A fracture around the ankle joint is a common injury. It is especially important to treat these fractures properly since our feet and ankles are necessary for walking and weight bearing.
The foot itself contains 26 bones and the ankle joint actually involves three bones. A broken ankle can involve one or more bones, as well as injuring the surrounding connecting tissues such as ligaments and capsule.
Mechanism and Symptoms
Fractures around the ankle can occur as a result of a fall, twisting injury, a motor vehicle accident or some other trauma to the ankle. Because a severe sprain can often mask the symptoms of a broken ankle, every injury to the ankle should be examined by a physician.
Symptoms of a broken ankle include:
- Immediate and severe pain
- Tender to the touch
- Inability to put any weight on the injured foot
- Deformity, particularly if there is a dislocation of the joint as well as a fracture
- X-rays help in identifying the exact location of the fracture. In children an x-ray of the opposite normal ankle may be asked for a comparison to see subtle changes in growth plates due to injury.

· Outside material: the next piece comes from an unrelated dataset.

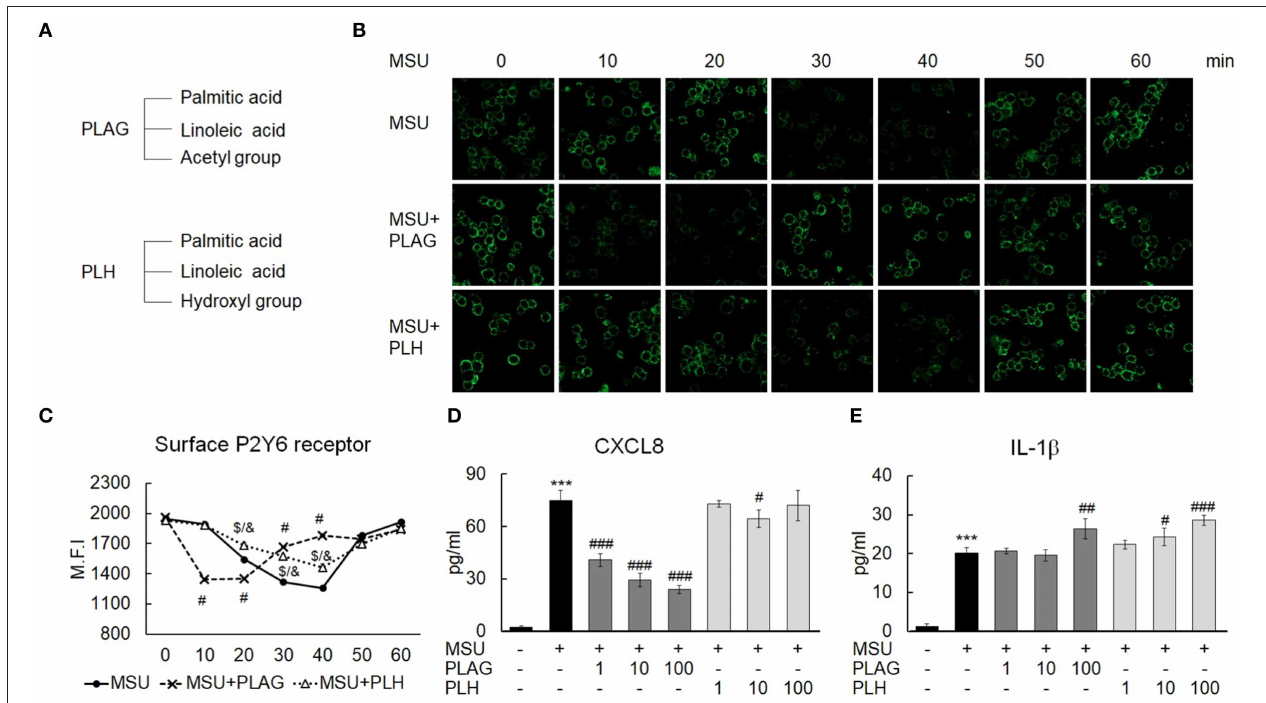
FIGURE 7 | Specificity of PLAG in accelerated P2Y6 endocytosis and the modulation of CXCL8 expression. (A) Chemical structure of PLAG and PLH. (B) Advanced endocytosis by PLAG was compared with that by PLH. Cells were incubated with 100 µ g/ml PLAG, PLH, or DMSO for 1h and then stimulated with 200 µ g/ml of MSU crystals. The cells were harvested over time were fixed using 4% paraformaldehyde. P2Y6 receptor expressed on the membrane was stained with the P2Y6 receptor antibody without permeabilization and was analyzed using confocal microscopy. (C) The result of B was also confirmed by flow cytometry. (D,E) PLAG was compared with PLH to check the secretion levels of CXCL8 and IL-1 β . The cells were incubated with 100 µ g/ml PLAG, PLH, or DMSO for 1h and were treated with 200 µ g/ml MSU crystals for 24h. The culture supernatants were harvested and used for ELISA. Data are presented as mean ± SD. *** p < 0.001, compared to the control group; # p < 0.05, ## p < 0.01, ### p < 0.001, statistical difference between the MSU-treated group and MSU + PLAG treated group; $p < 0.05, statistical difference between the MSU-treated group and MSU + PLH treated group; & p < 0.05, statistical difference between the MSU + PLAG-treated group and MSU + PLH-treated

- Sometimes a CT (computed tomography) scan or a bone scan will also be needed to better understand the anatomy of the injury to plan for further treatment
Ankle fractures may be treated non-operatively using a splint device to restrict movement of the fracture area, the use of pain killers to subdue the pain, or a rest and limb elevation which allows you lie down on a bed with a sling rest lifting the leg in a position above the heart. A cast may be used for definitive treatment when fractures are relatively undisplaced for about 4-6 weeks depending on the severity of the fracture.
Surgery may be indicated for most ankle fractures particularly if they are displaced. The goal is always to achieve anatomical reduction which means the optimal reformation of the fracture bones to maintain alignment of the broken bones. The surgeon may use a plate, metal or absorbable screws or wires to hold the bones in place.
After surgery, patients will be placed into a splint to rest the ankle and allow the tissues to settle down and to aid in healing. Patients will be provided with crutches and taught how to walk without putting any weight on your operated ankle (non-weight bearing). Patients will be put into physiotherapy later on to rehabilitate the ankle joint and strengthen it. This improves range of motion of the joint.
Recovery time varies depending upon the type of fracture or need for surgery. The average fracture requires 6-8 weeks for the bone to heal, after which weight bearing may be allowed in a gradual manner. Sometimes fractures may need a longer time to heal and may require secondary surgical procedures particularly if the bones fail to heal or to remove the metal-work.
Fractures of any type increase the likelihood of developing arthritis in the affected joint. The more severe the fracture, the higher the risk of developing some degree of arthritis.